## EXERCISE PROMPT
Whenever "muita" occurs in a line of the material, list that line.

## DATASET ENTRIES
--- START ---

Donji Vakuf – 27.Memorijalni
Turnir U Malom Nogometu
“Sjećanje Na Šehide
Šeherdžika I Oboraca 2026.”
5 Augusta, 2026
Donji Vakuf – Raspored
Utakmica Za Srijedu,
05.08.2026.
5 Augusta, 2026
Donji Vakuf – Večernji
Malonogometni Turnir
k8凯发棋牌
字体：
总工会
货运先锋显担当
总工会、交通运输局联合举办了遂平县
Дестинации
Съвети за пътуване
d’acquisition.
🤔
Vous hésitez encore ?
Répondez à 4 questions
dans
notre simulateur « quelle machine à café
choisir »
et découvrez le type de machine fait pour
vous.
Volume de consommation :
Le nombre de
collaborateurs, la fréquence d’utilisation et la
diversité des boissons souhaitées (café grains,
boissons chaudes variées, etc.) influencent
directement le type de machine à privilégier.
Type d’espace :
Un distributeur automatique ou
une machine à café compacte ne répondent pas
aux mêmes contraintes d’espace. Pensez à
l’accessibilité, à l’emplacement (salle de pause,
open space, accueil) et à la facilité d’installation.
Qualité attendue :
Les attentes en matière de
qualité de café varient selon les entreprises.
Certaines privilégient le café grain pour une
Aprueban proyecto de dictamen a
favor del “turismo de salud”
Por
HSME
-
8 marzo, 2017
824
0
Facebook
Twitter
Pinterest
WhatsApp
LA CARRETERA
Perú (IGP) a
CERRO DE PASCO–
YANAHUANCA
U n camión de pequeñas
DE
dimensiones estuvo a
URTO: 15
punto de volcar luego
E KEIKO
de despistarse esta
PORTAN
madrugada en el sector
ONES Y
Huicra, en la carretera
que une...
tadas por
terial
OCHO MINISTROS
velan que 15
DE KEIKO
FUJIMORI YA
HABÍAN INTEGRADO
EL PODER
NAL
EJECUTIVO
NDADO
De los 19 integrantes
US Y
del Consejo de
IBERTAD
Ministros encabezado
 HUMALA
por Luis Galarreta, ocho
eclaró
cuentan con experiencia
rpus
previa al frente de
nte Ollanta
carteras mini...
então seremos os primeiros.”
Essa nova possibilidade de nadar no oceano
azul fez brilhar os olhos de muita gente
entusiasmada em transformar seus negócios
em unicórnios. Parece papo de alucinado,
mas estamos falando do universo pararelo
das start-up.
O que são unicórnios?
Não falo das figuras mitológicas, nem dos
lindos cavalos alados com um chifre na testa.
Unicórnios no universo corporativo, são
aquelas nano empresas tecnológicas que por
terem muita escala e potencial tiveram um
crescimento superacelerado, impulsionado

--- END ---

## OUTPUT FOR THIS TASK
azul fez brilhar os olhos de muita gente
terem muita escala e potencial tiveram um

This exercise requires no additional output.